Companies must be cognizant of the information attached to their products, as shifts in shopper demographics draw focus on new variables.

Technology is always a factor

Those in food and beverage have not been overlooked by advances in technology. For instance, how do grocery delivery methods benefit from near-to instant communication and increased connectivity? More importantly, how does this affect the way consumers purchase and receive their groceries? Nearly 150 companies in the United States alone are looking to on-demand grocery delivery as an innovation to keep up with shoppers and their habits. Websites like Amazon and Door to Door Organics, offering both online shopping and delivery, have tapped into a pipeline that capitalizes on individual shopping experience and on-demand delivery service. Likewise, online vendors like Blue Apron and Hello Fresh are seizing trends that favor on-demand delivery, going a step further by making the product selection for you.

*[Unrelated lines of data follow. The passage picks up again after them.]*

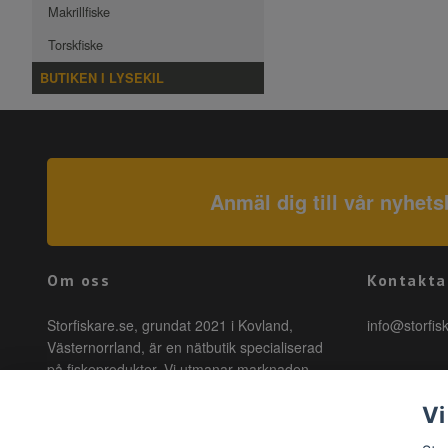
Makrillfiske
Torskfiske
BUTIKEN I LYSEKIL
Anmäl dig till vår nyhets
Om oss
Kontakta
Storfiskare.se, grundat 2021 i Kovland,
info@storfis
Västernorrland, är en nätbutik specialiserad
på fiskeprodukter. Vi utmanar marknaden
genom att erbjuda högkvalitativa produkter till
Vi
förmånliga priser med snabb leverans. Hos
oss är fiske tillgängligt för alla, oavsett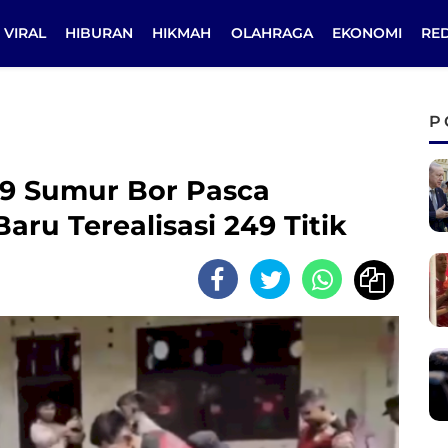
VIRAL
HIBURAN
HIKMAH
OLAHRAGA
EKONOMI
RE
P
69 Sumur Bor Pasca
aru Terealisasi 249 Titik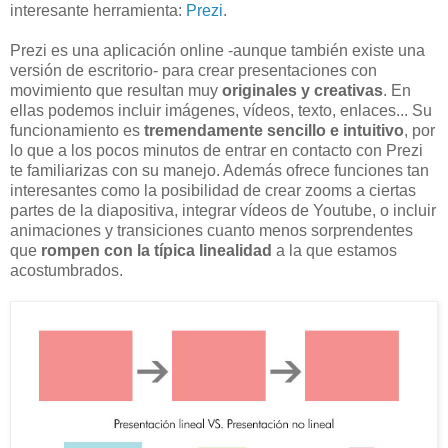
interesante herramienta:
Prezi
.
Prezi es una aplicación online -aunque también existe una
versión de escritorio- para crear presentaciones con
movimiento que resultan muy
originales y creativas
. En
ellas podemos incluir imágenes, vídeos, texto, enlaces... Su
funcionamiento es
tremendamente sencillo e intuitivo
, por
lo que a los pocos minutos de entrar en contacto con Prezi
te familiarizas con su manejo. Además ofrece funciones tan
interesantes como la posibilidad de crear zooms a ciertas
partes de la diapositiva, integrar vídeos de Youtube, o incluir
animaciones y transiciones cuanto menos sorprendentes
que
rompen con la típica linealidad
a la que estamos
acostumbrados.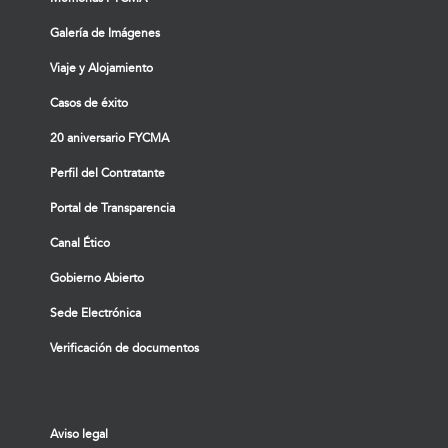
Galería de Imágenes
Viaje y Alojamiento
Casos de éxito
20 aniversario FYCMA
Perfil del Contratante
Portal de Transparencia
Canal Ético
Gobierno Abierto
Sede Electrónica
Verificación de documentos
Aviso legal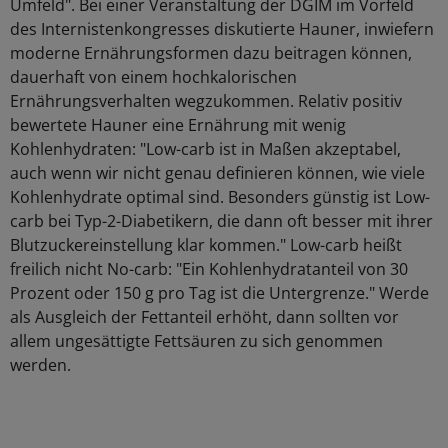
Umfeld". Bei einer Veranstaltung der DGIM im Vorfeld
des Internistenkongresses diskutierte Hauner, inwiefern
moderne Ernährungsformen dazu beitragen können,
dauerhaft von einem hochkalorischen
Ernährungsverhalten wegzukommen. Relativ positiv
bewertete Hauner eine Ernährung mit wenig
Kohlenhydraten: "Low-carb ist in Maßen akzeptabel,
auch wenn wir nicht genau definieren können, wie viele
Kohlenhydrate optimal sind. Besonders günstig ist Low-
carb bei Typ-2-Diabetikern, die dann oft besser mit ihrer
Blutzuckereinstellung klar kommen." Low-carb heißt
freilich nicht No-carb: "Ein Kohlenhydratanteil von 30
Prozent oder 150 g pro Tag ist die Untergrenze." Werde
als Ausgleich der Fettanteil erhöht, dann sollten vor
allem ungesättigte Fettsäuren zu sich genommen
werden.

And, while technology brings welcomed (and unwelcomed) change to stale markets, it can become a reinvigorated point of focus in the process. Clean labels and traceability are crucial for CPGs and small-scale companies to maintain credibility and appeal among their consumer base, and doing so requires a robust cybersecurity infrastructure. Changes to overall business structure can require enhanced ERP solutions as companies grapple with effective options, all of which can come from a shifting technological landscape. Even something as simple as keeping overall recipe security intact can become a very real challenge.

Are you ready to sell?

It might be a surprise, but business disruptors of this sort are affecting the buyer and seller market as well. As companies in the food and beverage industry look to become a good target for private equity (PE) firms or strategic buyers, there are a few key factors that should be considered.

  • First, are you sustaining organic growth? This is a critical metric that could be affected by the loss of a major customer or stagnating throughput.
  • Second, are you an innovator in your industry? Unique brands can be appealing to PE groups looking for top targets with big multiples, and large CPG companies want to be the buyers of these new innovated brands.
  • Lastly, are you prepared to sell? Evaluating your preparedness can require a large commitment of time and resources. Understanding your current operations and finances, and identifying any red flags before starting the sales process will yield positive results from an ultimate sale.

Disruption can be inconvenient, but embracing it can be the best move for your company. As you look to the future, consider where markets are headed, and what you can take away from the uncertainty.